Davanın düşmesi, bazı durumlar neticesinde davanın esası hakkında karar verilememesidir. Davanın düşmesine neden olabilecek hâller kanunda düzenlenmiştir. Bunlara örnek olarak; sanığın ölümü ve dava zamanaşımı gibi hâller verilebilir.

Kaybolmuş veya Hata Sonucu Ele Geçmiş Eşya Üzerinde Tasarruf Suçunda İstinaf ve Yargıtay Süreci

Kaybolmuş veya hata sonucu ele geçmiş eşya üzerinde tasarruf suçuna ilişkin basit yargılama usulü tercih edildiyse itiraz yoluna başvurulabilir. İtiraz, kararın tebliğinden itibaren 7 gün içerisinde, kararı veren mahkemeye verilecek bir dilekçe ile gerçekleştirilir. Bu süre kaçırılır ve itiraz edilmezse karar kesinleşir ve kişi itiraz yoluna başvurma hakkını kaybeder.

Basit yargılama usulüyle verilen karara itiraz edilmesi hâlinde duruşma açılarak yeniden karar verilir. Bu durumda, yeniden verilen hükme karşı aşağıda açıklandığı gibi istinaf yoluna başvurulabilir

Yargılama sonucunda verilen karara karşı, hükmün açıklanmasından itibaren 7 gün içinde istinafa başvurulabilir. Eğer bu süre içerisinde istinafa başvurulmazsa karar kesinleşir ve kişi istinafa başvurma hakkını kaybeder. İstinaf başvurusu, kararı veren mahkemeye sunulan bir dilekçe ile veya zabıt kâtibine beyanda bulunarak yapılır.

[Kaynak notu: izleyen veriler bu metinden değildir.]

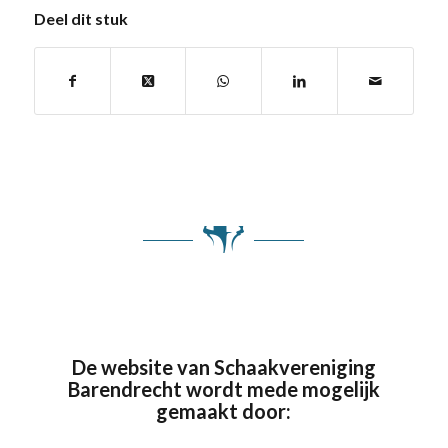
Deel dit stuk
De website van Schaakvereniging
Barendrecht wordt mede mogelijk
gemaakt door:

Dikkat – Yargılama sonucunda HAGB (Hükmün açıklanmasının geri bırakılması) kararı verilmişse, bu karara karşı istinaf kanun yoluna başvurulamaz. HAGB kararları için öngörülen kanun yolu itirazdır. HAGB kararlarına karşı, hükmün açıklanmasından itibaren 7 gün içerisinde, kararı veren mahkemenin bağlı bulunduğu Ağır Ceza Mahkemesine itiraz edilebilir.

İstinafın, bozma kararı dışındaki kararlarına karşı, temyiz (Yargıtay) yoluna başvurulabilmektedir. Ancak kaybolmuş veya hata sonucu ele geçmiş eşya üzerinde tasarruf suçunda verilecek ceza 1 yılı geçemeyeceğinden temyiz yoluna başvurulması mümkün değildir.

Sonuç

Kaybolmuş veya hata sonucu ele geçmiş eşya üzerinde tasarruf etme suçuna ilişkin soruşturma ve kovuşturma süreçleri birçok detay barındırmakta ve uzmanlık gerektirmektedir. Savunmalar ve teknik detaylar her somut olaya göre farklılık göstermekte olup tüm bu süreçte en ufak bir detayın atlanması dahi kişinin haksız yere mahkûmiyetine yol açabilmektedir. Bu sebeple, alanında uzman bir ceza avukatından yardım alınmasında fayda vardır.